Wood construction & Facades

One building, many hard-working bees

LignoAlp – this is what North Italy's specialist for customised wood constructions is called. It stands to reason that such a company needs an eye-catching head office. It was established in Brixen – the sensational building was completed in a matter of only five months.

The best sustainable construction material

Since 1927 wood is the daily bread for LignoAlp, the only one that is worth considering and "the best sustainable construction material available." When it came to the construction of a building for their own employees in which they enjoy the feeling of well-being, in which they are creative and achieve their best performance, then, of course, only something very special was good enough. Particularly made of wood. "Wood is a natural and very special material. Wood spreads a comfortable aroma, and it is hygienic, anti-static and absorbs noise. In winter, it spreads a feeling of warmth and in summer, the LignoAlp building retains the cool freshness better in the interior rooms. Moreover, it is particularly helpful in resource conservation. We need less heating and less cooling – in this way, we have remarkable savings in cost and added to this, we conserve the environment, too", explains Markus Heiss, Marketing Manager at LignoAlp. The corporate building of his company has been certified as "Gold Nature climate house".

Lateral thinking in waves

The building is a mixed material construction made of wooden frames and plywood sheets made of spruce, which stimulate "lateral" thinking instead of obstructing the view. The manner in which they are used is everything other than dull or commonplace. This unique design by the architect Sandy Attia (Modus Architects) gives the construction soft lines that are equivalent to the movement of waves. Depending on the time, incidence of light and perspective, the appearance changes and a special effect of dynamism is created over the entire facade. In this manner, the building acts like a homogeneous "Monolith" made of wood and despite this has nothing heavy about itself.

"Monolith" and beehive

The only interruption in the harmonic "Wood monolith" are three elements made of superficially rusted but weather-resistance construction steel: the reception area and the two large windows on the third floor that turn to the surrounding forest. They symbolically combine the construction material wood with the environment and Nature. There is a structure concealed inside behind the homogeneous, wave-shaped (or corrugate) facade, made of polygonal elements, which remind you of a honeycomb and demonstrate that versatile and flexible manner in which wood can be processed and used. Nothing could establish the value of the lively construction material wood, which is not rigid and unchangeable, than this flowing construction rich in its variations.
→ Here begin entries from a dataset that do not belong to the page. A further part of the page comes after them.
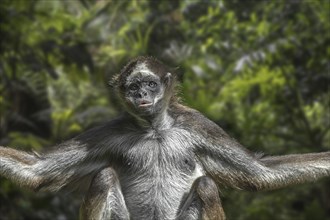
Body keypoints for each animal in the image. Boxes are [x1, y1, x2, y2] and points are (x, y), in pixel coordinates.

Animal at [0, 55, 330, 219]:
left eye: (150, 84)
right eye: (133, 87)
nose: (142, 95)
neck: (155, 131)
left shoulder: (196, 124)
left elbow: (261, 174)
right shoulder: (113, 130)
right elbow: (36, 172)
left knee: (206, 185)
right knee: (104, 177)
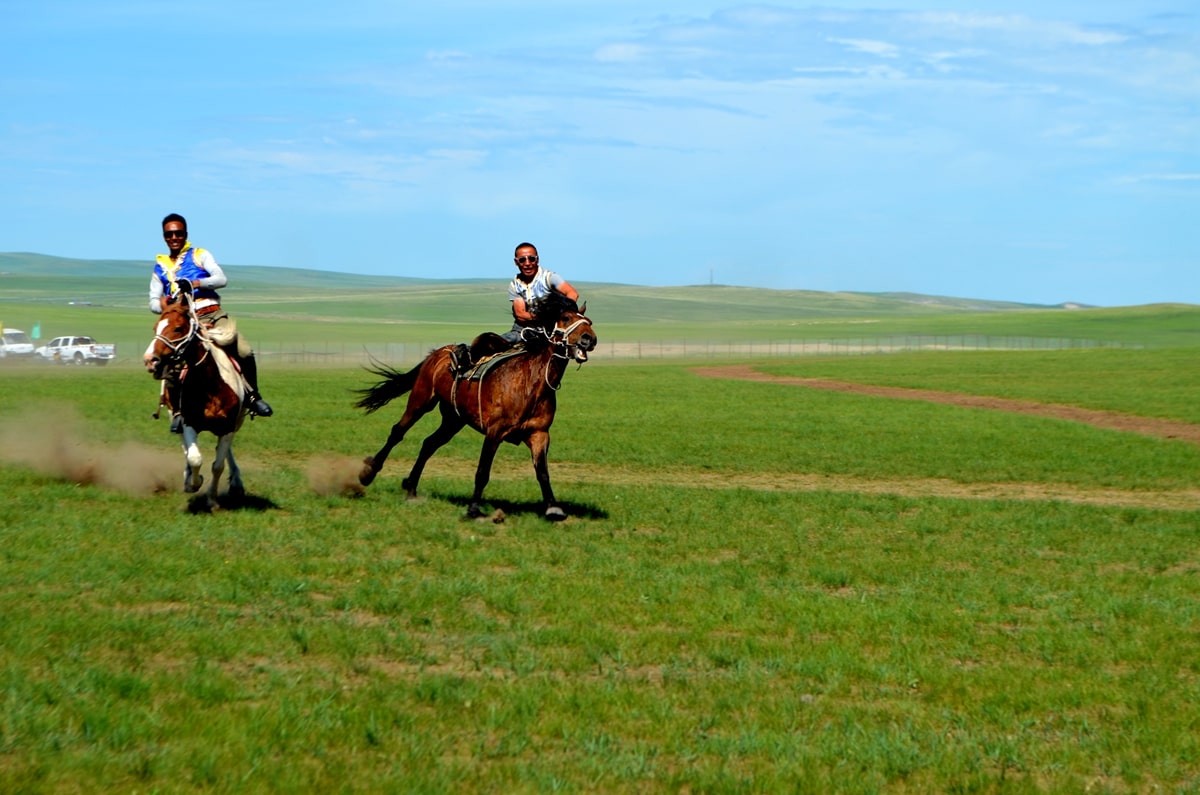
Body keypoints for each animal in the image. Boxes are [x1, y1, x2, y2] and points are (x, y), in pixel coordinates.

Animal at [145, 288, 248, 511]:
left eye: (178, 327)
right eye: (156, 327)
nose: (150, 360)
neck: (210, 386)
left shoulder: (228, 426)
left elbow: (218, 465)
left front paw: (212, 500)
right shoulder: (188, 422)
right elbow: (194, 458)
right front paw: (193, 483)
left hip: (238, 421)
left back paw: (236, 482)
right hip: (173, 414)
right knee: (185, 446)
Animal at [355, 295, 600, 521]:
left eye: (589, 321)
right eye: (566, 318)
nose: (589, 339)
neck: (531, 383)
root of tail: (438, 353)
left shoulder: (539, 434)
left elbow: (543, 473)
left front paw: (553, 508)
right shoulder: (494, 432)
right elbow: (483, 471)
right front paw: (473, 509)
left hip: (454, 419)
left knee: (429, 444)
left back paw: (411, 488)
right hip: (420, 401)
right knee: (398, 432)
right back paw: (368, 473)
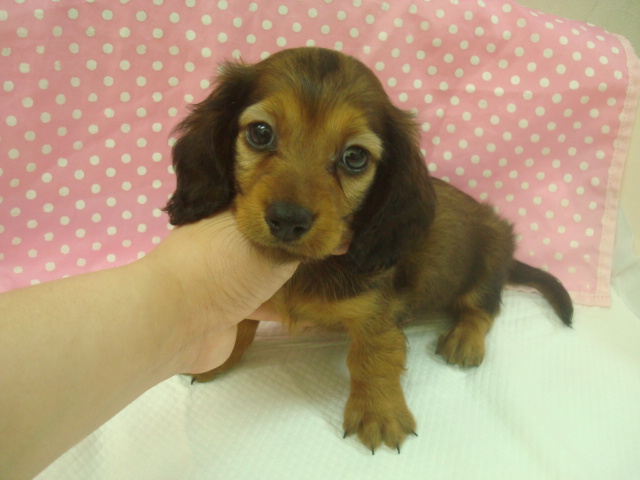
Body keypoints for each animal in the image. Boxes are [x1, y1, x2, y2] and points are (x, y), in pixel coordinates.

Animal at [164, 47, 573, 454]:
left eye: (355, 157)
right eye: (260, 133)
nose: (288, 220)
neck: (306, 267)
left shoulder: (377, 312)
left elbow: (371, 358)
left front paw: (379, 412)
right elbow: (241, 325)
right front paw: (220, 358)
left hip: (488, 258)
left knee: (483, 307)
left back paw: (464, 339)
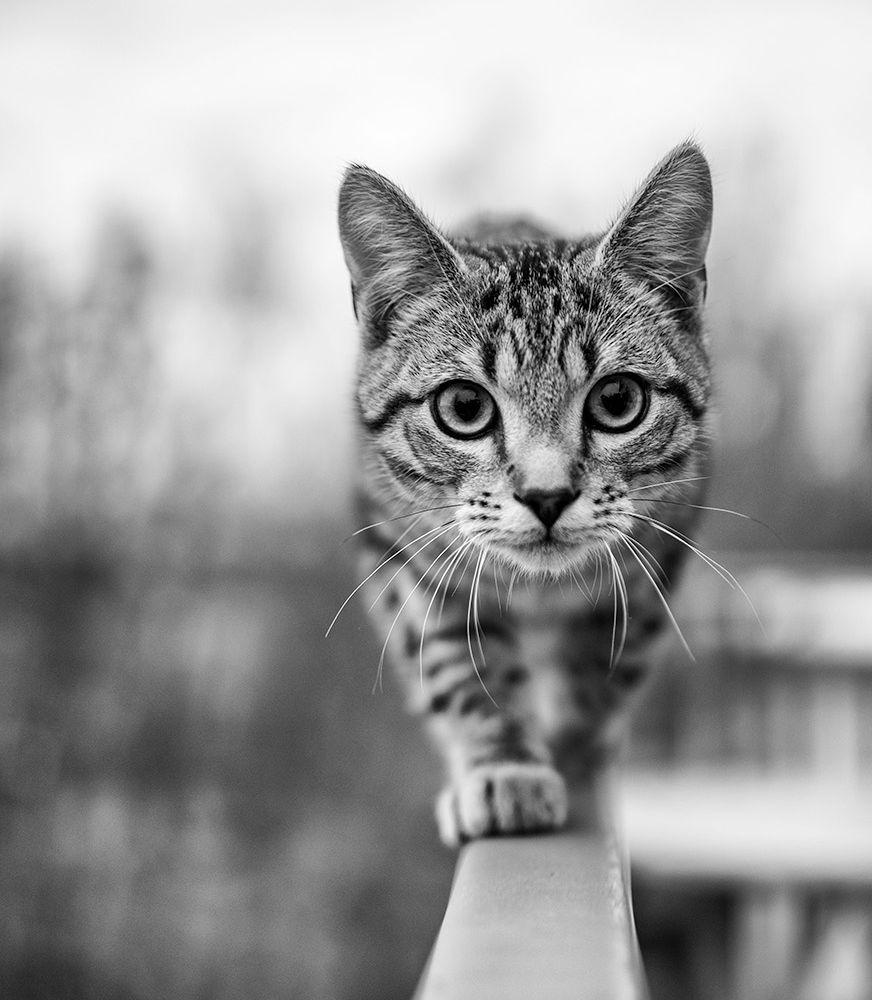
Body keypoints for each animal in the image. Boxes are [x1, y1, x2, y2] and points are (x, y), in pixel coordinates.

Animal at [338, 143, 712, 844]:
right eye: (464, 407)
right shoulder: (403, 547)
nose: (547, 495)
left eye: (617, 400)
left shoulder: (664, 539)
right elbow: (458, 661)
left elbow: (606, 662)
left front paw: (576, 747)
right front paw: (505, 763)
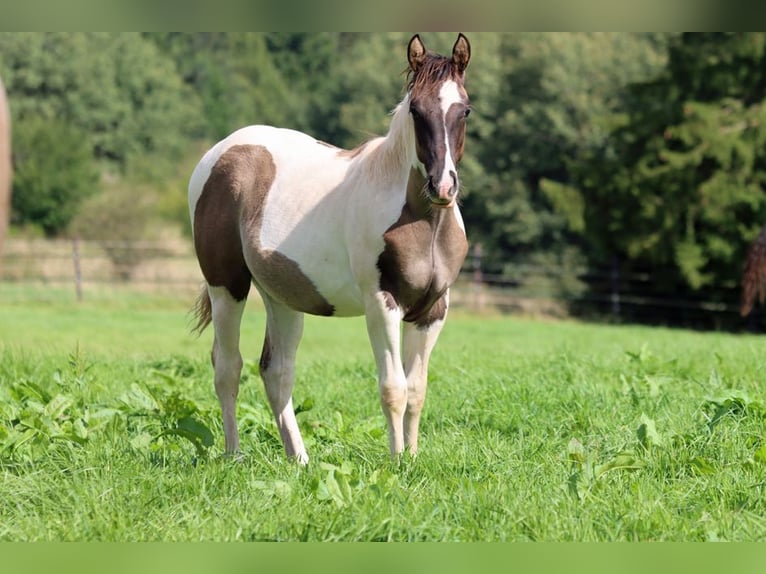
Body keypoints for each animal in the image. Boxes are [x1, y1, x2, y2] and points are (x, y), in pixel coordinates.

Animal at [189, 33, 472, 466]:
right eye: (416, 110)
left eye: (465, 110)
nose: (443, 186)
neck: (421, 221)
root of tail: (219, 153)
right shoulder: (382, 305)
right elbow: (393, 388)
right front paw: (396, 464)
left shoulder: (432, 311)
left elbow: (417, 390)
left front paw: (411, 458)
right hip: (227, 288)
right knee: (227, 367)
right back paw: (234, 455)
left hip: (282, 298)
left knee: (276, 372)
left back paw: (300, 461)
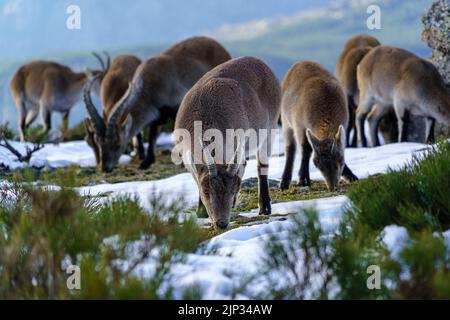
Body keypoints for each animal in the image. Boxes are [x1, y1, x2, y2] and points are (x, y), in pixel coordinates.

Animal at [173, 56, 282, 229]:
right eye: (206, 192)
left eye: (232, 191)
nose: (222, 223)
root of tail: (261, 62)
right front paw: (201, 212)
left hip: (269, 130)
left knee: (262, 166)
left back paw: (264, 207)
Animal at [280, 62, 356, 192]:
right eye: (317, 165)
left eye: (340, 160)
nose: (331, 187)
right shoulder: (299, 125)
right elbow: (305, 149)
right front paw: (303, 179)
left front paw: (351, 176)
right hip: (286, 122)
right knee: (290, 149)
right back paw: (284, 182)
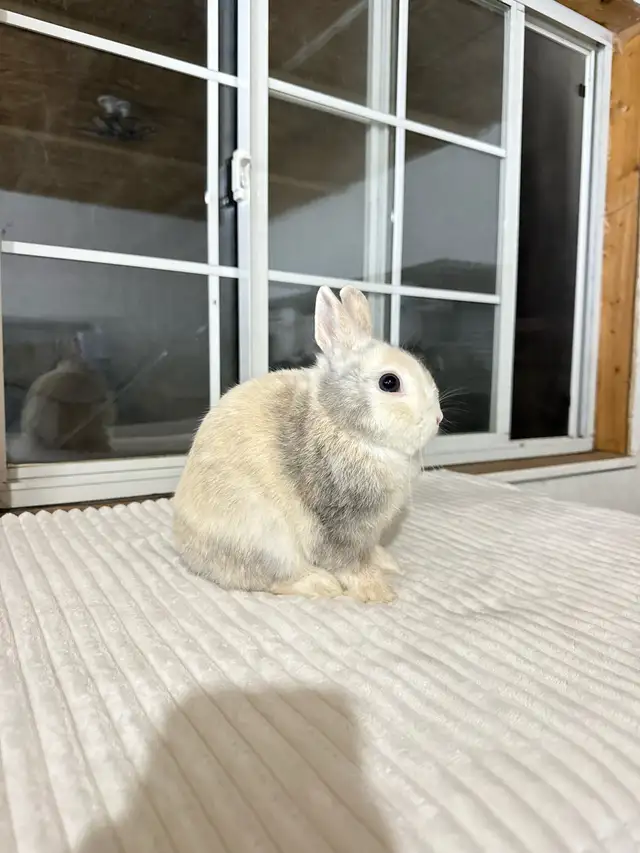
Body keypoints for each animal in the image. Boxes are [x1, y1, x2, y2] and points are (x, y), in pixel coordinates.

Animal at [173, 285, 442, 603]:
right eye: (389, 382)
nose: (438, 418)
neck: (344, 425)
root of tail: (186, 550)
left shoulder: (368, 532)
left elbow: (369, 552)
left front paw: (388, 564)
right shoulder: (338, 524)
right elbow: (348, 562)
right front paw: (377, 591)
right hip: (266, 540)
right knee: (274, 580)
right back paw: (320, 584)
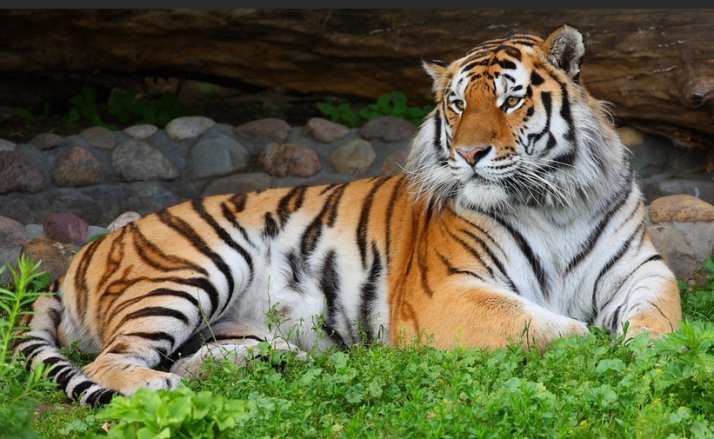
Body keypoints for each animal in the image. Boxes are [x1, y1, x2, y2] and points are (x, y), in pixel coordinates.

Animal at [15, 25, 681, 406]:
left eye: (511, 99)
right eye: (457, 104)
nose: (469, 154)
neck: (552, 199)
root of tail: (75, 260)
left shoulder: (642, 271)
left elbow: (661, 322)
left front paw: (650, 350)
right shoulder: (447, 292)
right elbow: (551, 329)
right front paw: (595, 345)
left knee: (200, 356)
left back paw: (278, 364)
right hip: (193, 267)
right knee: (111, 360)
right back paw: (161, 386)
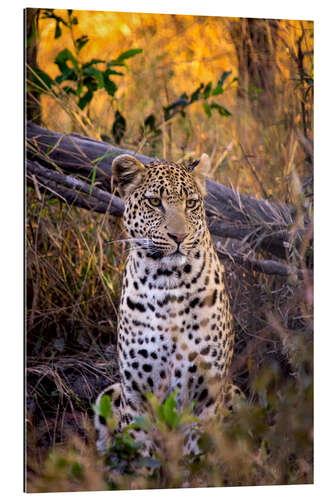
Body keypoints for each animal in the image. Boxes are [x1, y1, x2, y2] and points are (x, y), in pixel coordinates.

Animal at [93, 153, 239, 460]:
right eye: (154, 202)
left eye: (191, 203)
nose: (179, 237)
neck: (168, 284)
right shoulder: (136, 397)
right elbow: (142, 458)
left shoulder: (206, 398)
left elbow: (198, 459)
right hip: (111, 392)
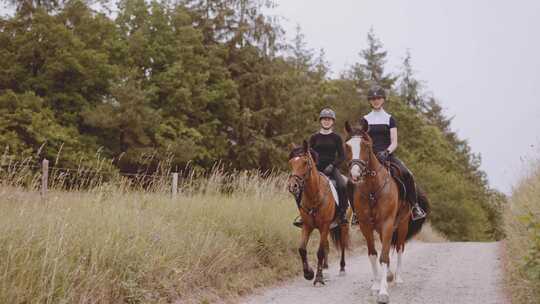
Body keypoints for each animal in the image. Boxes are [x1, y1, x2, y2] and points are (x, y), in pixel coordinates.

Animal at [286, 140, 350, 284]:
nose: (293, 186)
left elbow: (319, 252)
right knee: (326, 245)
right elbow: (302, 249)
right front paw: (308, 273)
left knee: (342, 244)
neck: (314, 195)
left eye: (305, 162)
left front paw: (318, 278)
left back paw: (342, 268)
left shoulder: (324, 225)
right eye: (291, 162)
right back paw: (325, 267)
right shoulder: (307, 226)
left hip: (343, 225)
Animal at [344, 119, 428, 304]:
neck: (372, 189)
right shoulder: (366, 225)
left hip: (402, 225)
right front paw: (376, 286)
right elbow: (373, 254)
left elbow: (384, 256)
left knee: (399, 248)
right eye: (347, 145)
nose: (355, 174)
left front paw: (383, 293)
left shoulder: (388, 223)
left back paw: (397, 278)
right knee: (387, 248)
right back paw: (388, 276)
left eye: (366, 145)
Lively and permanently beautiful

It is particularly since the wood is lively and alterable that there is the threat of an appearance, which neither the architect nor LignoAlp were willing to accept: weathering. In order to maintain the beauty of the spruce wood facade over a long period of time, LignoAlp decided on using wood preservatives from ADLER. Finally, this is what the company also strongly recommends to its customers: Pullex Silverwood in the modern colour shade of old grey decorates the plywood sheets and makes them resistant to wind and weather, sun and snow. Pullex Silverwood preserves the wood in the long term and protects it from all these environmental impacts. Better still: Special pigments ensure, in case of weathering that a sophisticated and glimmering effect develops that reminds you of natural greying – but uniformly, without spots and without the wood getting damaged.

The professionals at LignoAlp know exactly what they are doing when they construct with wood, and what they need to do so that their houses remain beautiful for a long time as they are on the first day. This is how many hard-working and lucky bees would continue to fly in and out of this building in the years to come.